→ Brief: Every line of the data is to be retyped exactly.

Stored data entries

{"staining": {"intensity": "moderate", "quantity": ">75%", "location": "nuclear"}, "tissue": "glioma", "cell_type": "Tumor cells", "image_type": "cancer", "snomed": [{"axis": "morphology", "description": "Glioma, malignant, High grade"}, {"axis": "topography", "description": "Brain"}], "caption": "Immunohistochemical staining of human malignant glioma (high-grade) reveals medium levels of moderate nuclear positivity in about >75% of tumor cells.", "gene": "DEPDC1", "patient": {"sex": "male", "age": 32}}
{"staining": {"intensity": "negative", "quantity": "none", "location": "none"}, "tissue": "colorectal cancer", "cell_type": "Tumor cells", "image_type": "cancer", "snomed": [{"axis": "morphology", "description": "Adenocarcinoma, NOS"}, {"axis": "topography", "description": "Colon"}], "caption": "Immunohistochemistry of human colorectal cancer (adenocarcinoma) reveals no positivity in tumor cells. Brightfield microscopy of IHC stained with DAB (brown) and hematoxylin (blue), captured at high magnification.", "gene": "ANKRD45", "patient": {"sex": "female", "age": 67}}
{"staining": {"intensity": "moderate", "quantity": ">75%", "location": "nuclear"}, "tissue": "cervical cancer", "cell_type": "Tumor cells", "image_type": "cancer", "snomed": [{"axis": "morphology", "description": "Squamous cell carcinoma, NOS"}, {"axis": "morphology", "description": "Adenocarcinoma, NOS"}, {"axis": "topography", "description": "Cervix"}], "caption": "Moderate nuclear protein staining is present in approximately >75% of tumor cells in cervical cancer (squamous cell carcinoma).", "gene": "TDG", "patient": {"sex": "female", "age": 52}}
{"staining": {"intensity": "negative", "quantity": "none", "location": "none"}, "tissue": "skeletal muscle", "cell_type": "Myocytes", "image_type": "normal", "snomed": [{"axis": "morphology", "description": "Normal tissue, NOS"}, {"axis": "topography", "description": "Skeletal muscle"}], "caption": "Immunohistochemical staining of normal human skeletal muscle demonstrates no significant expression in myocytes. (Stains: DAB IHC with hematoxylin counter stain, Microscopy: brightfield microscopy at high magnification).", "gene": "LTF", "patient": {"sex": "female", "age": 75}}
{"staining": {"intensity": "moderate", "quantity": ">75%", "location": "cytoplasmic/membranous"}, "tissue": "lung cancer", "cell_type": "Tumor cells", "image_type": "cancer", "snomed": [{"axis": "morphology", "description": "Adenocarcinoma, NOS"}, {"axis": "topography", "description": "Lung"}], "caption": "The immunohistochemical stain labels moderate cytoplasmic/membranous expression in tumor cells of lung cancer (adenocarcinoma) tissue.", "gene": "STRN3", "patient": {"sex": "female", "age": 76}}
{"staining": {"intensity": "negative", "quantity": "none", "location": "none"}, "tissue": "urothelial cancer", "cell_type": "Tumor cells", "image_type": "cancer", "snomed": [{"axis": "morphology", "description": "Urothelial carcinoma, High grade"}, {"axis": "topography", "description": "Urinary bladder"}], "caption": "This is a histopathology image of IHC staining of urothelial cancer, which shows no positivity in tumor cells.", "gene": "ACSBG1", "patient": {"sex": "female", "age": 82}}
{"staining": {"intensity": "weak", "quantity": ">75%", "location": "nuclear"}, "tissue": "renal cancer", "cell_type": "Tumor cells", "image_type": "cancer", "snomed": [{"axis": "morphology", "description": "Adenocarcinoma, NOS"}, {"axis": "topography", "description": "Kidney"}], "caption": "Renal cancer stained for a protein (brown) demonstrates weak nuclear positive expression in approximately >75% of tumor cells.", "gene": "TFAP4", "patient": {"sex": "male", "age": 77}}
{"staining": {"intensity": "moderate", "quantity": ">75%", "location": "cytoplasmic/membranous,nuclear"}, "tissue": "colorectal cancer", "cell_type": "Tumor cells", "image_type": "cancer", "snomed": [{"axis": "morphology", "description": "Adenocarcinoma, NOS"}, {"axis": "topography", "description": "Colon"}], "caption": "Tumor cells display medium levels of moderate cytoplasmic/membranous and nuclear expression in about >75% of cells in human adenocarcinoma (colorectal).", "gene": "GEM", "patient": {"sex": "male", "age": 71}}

→ Result for this exercise:
{"staining": {"intensity": "moderate", "quantity": ">75%", "location": "nuclear"}, "tissue": "glioma", "cell_type": "Tumor cells", "image_type": "cancer", "snomed": [{"axis": "morphology", "description": "Glioma, malignant, High grade"}, {"axis": "topography", "description": "Brain"}], "caption": "Immunohistochemical staining of human malignant glioma (high-grade) reveals medium levels of moderate nuclear positivity in about >75% of tumor cells.", "gene": "DEPDC1", "patient": {"sex": "male", "age": 32}}
{"staining": {"intensity": "negative", "quantity": "none", "location": "none"}, "tissue": "colorectal cancer", "cell_type": "Tumor cells", "image_type": "cancer", "snomed": [{"axis": "morphology", "description": "Adenocarcinoma, NOS"}, {"axis": "topography", "description": "Colon"}], "caption": "Immunohistochemistry of human colorectal cancer (adenocarcinoma) reveals no positivity in tumor cells. Brightfield microscopy of IHC stained with DAB (brown) and hematoxylin (blue), captured at high magnification.", "gene": "ANKRD45", "patient": {"sex": "female", "age": 67}}
{"staining": {"intensity": "moderate", "quantity": ">75%", "location": "nuclear"}, "tissue": "cervical cancer", "cell_type": "Tumor cells", "image_type": "cancer", "snomed": [{"axis": "morphology", "description": "Squamous cell carcinoma, NOS"}, {"axis": "morphology", "description": "Adenocarcinoma, NOS"}, {"axis": "topography", "description": "Cervix"}], "caption": "Moderate nuclear protein staining is present in approximately >75% of tumor cells in cervical cancer (squamous cell carcinoma).", "gene": "TDG", "patient": {"sex": "female", "age": 52}}
{"staining": {"intensity": "negative", "quantity": "none", "location": "none"}, "tissue": "skeletal muscle", "cell_type": "Myocytes", "image_type": "normal", "snomed": [{"axis": "morphology", "description": "Normal tissue, NOS"}, {"axis": "topography", "description": "Skeletal muscle"}], "caption": "Immunohistochemical staining of normal human skeletal muscle demonstrates no significant expression in myocytes. (Stains: DAB IHC with hematoxylin counter stain, Microscopy: brightfield microscopy at high magnification).", "gene": "LTF", "patient": {"sex": "female", "age": 75}}
{"staining": {"intensity": "moderate", "quantity": ">75%", "location": "cytoplasmic/membranous"}, "tissue": "lung cancer", "cell_type": "Tumor cells", "image_type": "cancer", "snomed": [{"axis": "morphology", "description": "Adenocarcinoma, NOS"}, {"axis": "topography", "description": "Lung"}], "caption": "The immunohistochemical stain labels moderate cytoplasmic/membranous expression in tumor cells of lung cancer (adenocarcinoma) tissue.", "gene": "STRN3", "patient": {"sex": "female", "age": 76}}
{"staining": {"intensity": "negative", "quantity": "none", "location": "none"}, "tissue": "urothelial cancer", "cell_type": "Tumor cells", "image_type": "cancer", "snomed": [{"axis": "morphology", "description": "Urothelial carcinoma, High grade"}, {"axis": "topography", "description": "Urinary bladder"}], "caption": "This is a histopathology image of IHC staining of urothelial cancer, which shows no positivity in tumor cells.", "gene": "ACSBG1", "patient": {"sex": "female", "age": 82}}
{"staining": {"intensity": "weak", "quantity": ">75%", "location": "nuclear"}, "tissue": "renal cancer", "cell_type": "Tumor cells", "image_type": "cancer", "snomed": [{"axis": "morphology", "description": "Adenocarcinoma, NOS"}, {"axis": "topography", "description": "Kidney"}], "caption": "Renal cancer stained for a protein (brown) demonstrates weak nuclear positive expression in approximately >75% of tumor cells.", "gene": "TFAP4", "patient": {"sex": "male", "age": 77}}
{"staining": {"intensity": "moderate", "quantity": ">75%", "location": "cytoplasmic/membranous,nuclear"}, "tissue": "colorectal cancer", "cell_type": "Tumor cells", "image_type": "cancer", "snomed": [{"axis": "morphology", "description": "Adenocarcinoma, NOS"}, {"axis": "topography", "description": "Colon"}], "caption": "Tumor cells display medium levels of moderate cytoplasmic/membranous and nuclear expression in about >75% of cells in human adenocarcinoma (colorectal).", "gene": "GEM", "patient": {"sex": "male", "age": 71}}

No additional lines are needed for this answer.